Link: https://www.digikey.com/en/products/detail/swissbit/SFSA120GQ1AA4TO-I-LB-226-STD/9920507
From a Linux shell are there any "SMART"-like packages to display drive health or whatnot that you'd recommend for this sort of thing?
10-08-2020 10:06 AM
First hit on Google "linux s.m.a.r.t status":
Using smartctl to get SMART status information on your hard drives
10-08-2020 10:06 AM - edited 10-08-2020 10:12 AM
A custom RTPCs, then it is almost certainly Pharlap and then you are pretty much out of luck. Whatever is contained in a Pharlap installation is pretty much all that you can get. No extra utilities to install.
In earlier days you might have been able to buy the Pharlap Development System to get access to extra tools, but that was a very expensive investment and required you do get dirty with low level programming interfaces. With Pharlap being definitely discontinued several years (~2013) ago that's not even an option anymore.
That its disk drivers might not be best suited for SSD use is probably a safe assumption.
The next version of Windows 10 will contain build in SSD performance reports, probably based on accessing the SMART interface. Under Lnux there are all kind of tools and utilities to access various aspects of a SMART drive. I used CrystalDiskInfo under Windows in the past for this.
Swissbit doesn't say anything to me. Despite its Swissness sound it may not be the quality you expect. It mostly depends on the SSD chips used and there aren't to many manufacturer of these. The various drive manufactures simply package them in some way and add some controller logic to it. Part of that controller logic can make a difference as it implements things like TRIM. But the cell quality in the chips is ultimately responsible for the number of write cycles a cell will survive. And this quality varies wildly. Even Samsung, one of the better suppliers in the market has several classes of SSD chips which vary a lot in life expectancy and price.
10-08-2020 01:09 PM
@rolfk wrote:
A custom RTPCs, then it is almost certainly Pharlap and then you are pretty much out of luck. Whatever is contained in a Pharlap installation is pretty much all that you can get. No extra utilities to install.
Could OP pull the drive and analyze it in another machine? It sounds like they already have old ones removed from the system.
10-08-2020 02:45 PM
@BertMcMahan wrote:
@rolfk wrote:
A custom RTPCs, then it is almost certainly Pharlap and then you are pretty much out of luck. Whatever is contained in a Pharlap installation is pretty much all that you can get. No extra utilities to install.
Could OP pull the drive and analyze it in another machine? It sounds like they already have old ones removed from the system.
Yes, that is why I mentioned CrystalDiskInfo under Windows. And Bill mentioned smartctrl under Unix/Linux.

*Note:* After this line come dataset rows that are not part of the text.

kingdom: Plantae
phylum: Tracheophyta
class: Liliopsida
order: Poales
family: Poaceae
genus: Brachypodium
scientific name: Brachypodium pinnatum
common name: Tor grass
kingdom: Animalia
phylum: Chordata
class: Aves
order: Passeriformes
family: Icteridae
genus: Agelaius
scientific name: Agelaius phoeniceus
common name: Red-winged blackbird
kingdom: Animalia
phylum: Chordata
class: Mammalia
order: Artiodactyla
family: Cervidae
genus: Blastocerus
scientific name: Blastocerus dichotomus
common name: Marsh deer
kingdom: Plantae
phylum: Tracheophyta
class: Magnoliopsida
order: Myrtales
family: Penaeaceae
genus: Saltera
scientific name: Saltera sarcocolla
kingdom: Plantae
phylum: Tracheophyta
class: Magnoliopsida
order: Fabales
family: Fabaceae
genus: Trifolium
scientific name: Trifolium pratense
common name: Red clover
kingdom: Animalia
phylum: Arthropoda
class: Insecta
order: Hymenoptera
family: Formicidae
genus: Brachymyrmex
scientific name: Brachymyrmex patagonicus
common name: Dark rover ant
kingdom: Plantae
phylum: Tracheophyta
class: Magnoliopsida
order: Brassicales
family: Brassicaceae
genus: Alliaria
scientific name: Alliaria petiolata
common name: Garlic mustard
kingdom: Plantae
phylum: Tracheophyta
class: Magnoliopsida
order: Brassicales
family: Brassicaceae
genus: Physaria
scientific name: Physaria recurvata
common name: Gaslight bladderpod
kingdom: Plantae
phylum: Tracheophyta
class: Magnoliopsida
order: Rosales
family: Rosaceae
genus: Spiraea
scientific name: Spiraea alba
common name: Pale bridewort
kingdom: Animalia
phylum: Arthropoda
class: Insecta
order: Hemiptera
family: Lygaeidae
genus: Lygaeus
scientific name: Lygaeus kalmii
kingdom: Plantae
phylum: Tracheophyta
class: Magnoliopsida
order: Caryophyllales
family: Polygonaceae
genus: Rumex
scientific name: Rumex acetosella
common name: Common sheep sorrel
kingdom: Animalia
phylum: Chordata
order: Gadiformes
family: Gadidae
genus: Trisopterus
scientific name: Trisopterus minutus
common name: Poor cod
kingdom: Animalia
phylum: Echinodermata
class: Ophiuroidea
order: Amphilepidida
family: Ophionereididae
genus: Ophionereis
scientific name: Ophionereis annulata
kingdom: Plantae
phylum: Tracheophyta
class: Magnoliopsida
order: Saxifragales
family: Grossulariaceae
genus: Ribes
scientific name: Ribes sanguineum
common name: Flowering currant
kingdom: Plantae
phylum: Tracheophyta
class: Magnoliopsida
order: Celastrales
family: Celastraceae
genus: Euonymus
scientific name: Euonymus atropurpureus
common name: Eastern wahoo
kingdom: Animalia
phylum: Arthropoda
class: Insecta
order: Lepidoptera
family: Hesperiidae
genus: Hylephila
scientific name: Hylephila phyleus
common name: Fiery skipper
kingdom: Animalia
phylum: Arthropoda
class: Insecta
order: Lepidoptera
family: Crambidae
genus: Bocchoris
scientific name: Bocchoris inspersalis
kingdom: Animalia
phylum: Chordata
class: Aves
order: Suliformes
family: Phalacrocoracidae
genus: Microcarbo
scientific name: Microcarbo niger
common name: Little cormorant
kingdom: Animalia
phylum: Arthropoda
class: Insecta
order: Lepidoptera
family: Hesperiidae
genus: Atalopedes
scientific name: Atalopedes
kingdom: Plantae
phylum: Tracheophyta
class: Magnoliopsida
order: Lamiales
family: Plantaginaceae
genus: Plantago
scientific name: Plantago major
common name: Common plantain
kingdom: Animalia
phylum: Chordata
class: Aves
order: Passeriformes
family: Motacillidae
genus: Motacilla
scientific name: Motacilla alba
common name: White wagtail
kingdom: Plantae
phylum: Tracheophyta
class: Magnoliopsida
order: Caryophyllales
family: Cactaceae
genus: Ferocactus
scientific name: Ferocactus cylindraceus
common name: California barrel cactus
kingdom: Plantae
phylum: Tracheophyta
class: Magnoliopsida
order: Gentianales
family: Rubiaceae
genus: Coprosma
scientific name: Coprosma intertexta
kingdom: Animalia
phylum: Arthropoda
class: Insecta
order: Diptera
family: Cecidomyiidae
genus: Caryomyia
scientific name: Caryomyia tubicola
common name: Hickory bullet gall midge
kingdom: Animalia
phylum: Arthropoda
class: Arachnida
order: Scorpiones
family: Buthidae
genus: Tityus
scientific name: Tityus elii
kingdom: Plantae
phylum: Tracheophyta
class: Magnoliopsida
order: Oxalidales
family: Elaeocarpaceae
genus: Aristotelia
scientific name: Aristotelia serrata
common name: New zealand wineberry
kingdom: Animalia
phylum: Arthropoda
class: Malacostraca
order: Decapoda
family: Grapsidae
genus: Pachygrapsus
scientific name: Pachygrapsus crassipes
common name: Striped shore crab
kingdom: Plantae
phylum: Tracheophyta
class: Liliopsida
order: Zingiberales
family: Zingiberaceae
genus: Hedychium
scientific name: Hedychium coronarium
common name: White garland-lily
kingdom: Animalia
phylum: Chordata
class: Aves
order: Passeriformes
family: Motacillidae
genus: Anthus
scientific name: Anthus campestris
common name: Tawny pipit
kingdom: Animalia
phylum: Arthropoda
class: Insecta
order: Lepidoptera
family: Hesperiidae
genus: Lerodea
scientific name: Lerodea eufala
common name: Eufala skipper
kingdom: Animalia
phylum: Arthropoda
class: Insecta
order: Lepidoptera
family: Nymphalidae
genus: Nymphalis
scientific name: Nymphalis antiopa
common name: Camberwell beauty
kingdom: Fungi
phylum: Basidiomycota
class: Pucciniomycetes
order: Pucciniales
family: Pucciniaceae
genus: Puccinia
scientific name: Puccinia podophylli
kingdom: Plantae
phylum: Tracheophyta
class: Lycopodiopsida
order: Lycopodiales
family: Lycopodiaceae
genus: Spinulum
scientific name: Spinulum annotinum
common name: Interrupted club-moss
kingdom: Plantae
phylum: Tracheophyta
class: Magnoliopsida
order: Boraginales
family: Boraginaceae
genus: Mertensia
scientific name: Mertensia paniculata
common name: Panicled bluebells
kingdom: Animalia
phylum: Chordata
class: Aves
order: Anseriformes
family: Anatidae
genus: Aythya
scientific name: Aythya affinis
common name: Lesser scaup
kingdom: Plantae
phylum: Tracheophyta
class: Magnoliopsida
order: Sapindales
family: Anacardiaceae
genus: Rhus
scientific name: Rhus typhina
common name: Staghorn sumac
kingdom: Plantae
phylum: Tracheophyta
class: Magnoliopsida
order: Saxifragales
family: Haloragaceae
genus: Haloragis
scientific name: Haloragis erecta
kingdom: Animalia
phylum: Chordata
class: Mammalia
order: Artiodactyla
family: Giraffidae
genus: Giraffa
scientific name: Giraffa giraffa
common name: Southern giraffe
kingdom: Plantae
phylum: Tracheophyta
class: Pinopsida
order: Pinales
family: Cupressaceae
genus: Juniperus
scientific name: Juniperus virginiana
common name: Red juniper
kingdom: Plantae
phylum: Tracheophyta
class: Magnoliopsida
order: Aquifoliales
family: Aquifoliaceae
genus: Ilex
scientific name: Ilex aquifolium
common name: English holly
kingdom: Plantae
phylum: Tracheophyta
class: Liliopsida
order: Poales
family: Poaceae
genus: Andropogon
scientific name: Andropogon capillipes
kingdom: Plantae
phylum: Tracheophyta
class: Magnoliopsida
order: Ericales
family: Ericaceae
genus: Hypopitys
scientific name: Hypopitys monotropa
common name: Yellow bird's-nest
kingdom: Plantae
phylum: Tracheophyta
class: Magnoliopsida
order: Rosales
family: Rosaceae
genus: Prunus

But it won't change the fact that Pharlap OS isn't really an ideal choice for SSD's. Even Windows needed quite some time to support them properly and as was shown in a recent patch, still managed to mess that up with one of the latest releases.
At the time SSD's got usable both from the point of reliability and price, Pharlap OS had been already announced to be in maintenance release mode. You could get minor updates only from that point on if you had a valid and ongoing Software Development license contract for it (which NI had). Even documentation was only available under these conditions. But Intervalzero won't support Pharlap ETS forever. It's likely the reason why NI plans to discontinue support for it after LabVIEW 2020.